On a recent commission, I was asked build and install a storage unit under a set of stairs.  I was looking for a close match in color and grain pattern to the 1980 hemlock timber frame home my client owns.  We went to Jarmak Reclaimed Wood in Oxford, MA.  There we found an amazing selection of old wood from barn siding to factory timbers.   Jarmak had hemlock “Mushroomwood”, used in a mushroom growing facility.  These boards looked quite old, had very uniform color and texture, and as a bonus were 1x8x16’ long.   Normally I have to buy at least two times as many boards to get enough useable material.  These boards were not inexpensive but the length and quality saved a fair amount of labor.   The finished product looks like it has always been there. 
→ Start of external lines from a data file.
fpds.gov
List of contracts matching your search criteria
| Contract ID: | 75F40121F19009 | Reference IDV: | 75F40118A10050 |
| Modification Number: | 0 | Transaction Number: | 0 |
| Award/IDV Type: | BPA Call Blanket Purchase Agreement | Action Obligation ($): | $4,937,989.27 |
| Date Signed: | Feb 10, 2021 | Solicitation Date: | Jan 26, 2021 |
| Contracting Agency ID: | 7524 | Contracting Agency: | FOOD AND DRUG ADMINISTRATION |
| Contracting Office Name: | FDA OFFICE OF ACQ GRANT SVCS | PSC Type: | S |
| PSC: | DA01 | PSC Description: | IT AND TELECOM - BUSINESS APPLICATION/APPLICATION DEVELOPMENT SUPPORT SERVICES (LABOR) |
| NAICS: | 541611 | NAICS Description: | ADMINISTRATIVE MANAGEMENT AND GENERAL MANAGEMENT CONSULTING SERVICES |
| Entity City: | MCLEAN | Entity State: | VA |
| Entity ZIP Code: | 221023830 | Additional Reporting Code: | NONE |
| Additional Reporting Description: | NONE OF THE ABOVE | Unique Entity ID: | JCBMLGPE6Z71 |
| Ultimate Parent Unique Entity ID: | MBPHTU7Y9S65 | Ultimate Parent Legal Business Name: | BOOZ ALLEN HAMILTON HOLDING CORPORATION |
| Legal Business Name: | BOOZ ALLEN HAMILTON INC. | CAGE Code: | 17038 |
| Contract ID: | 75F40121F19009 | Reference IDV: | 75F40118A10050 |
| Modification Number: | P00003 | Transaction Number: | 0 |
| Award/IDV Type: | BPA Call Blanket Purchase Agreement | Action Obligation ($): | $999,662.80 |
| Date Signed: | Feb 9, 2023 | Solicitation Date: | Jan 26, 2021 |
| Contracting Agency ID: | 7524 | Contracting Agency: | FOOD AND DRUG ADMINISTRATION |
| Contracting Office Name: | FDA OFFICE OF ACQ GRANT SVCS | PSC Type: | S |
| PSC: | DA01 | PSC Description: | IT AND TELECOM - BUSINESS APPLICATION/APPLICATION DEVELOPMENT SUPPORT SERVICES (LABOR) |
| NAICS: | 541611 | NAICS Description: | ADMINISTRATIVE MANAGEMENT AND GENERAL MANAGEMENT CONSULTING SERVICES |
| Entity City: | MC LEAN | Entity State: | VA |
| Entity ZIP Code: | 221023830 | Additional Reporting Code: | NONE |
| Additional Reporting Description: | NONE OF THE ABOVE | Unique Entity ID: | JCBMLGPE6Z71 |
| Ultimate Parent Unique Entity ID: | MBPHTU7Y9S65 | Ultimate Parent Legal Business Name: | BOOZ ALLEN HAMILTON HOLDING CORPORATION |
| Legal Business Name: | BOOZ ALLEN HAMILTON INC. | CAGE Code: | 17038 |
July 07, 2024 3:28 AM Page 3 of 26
My experience with woodworking and building has been primarily with new materials, but have used reclaimed materials many times.  When asked to source and use reclaimed materials, I’ve learned a few valuable lessons.  It requires a different mindset regarding fit and finish.   For example, when sourcing plumbing or electrical fixtures, it may cost more than new ones to install in a way that meets safety and building codes.  Getting doorknobs, hinges and other hardware to work properly can be challenging.   Where does it have to fit perfectly?   How much can you sand or machine the wood without damaging or losing the age old patina?   We can help you answer these questions to ensure a beautiful installation that will stand another test of time.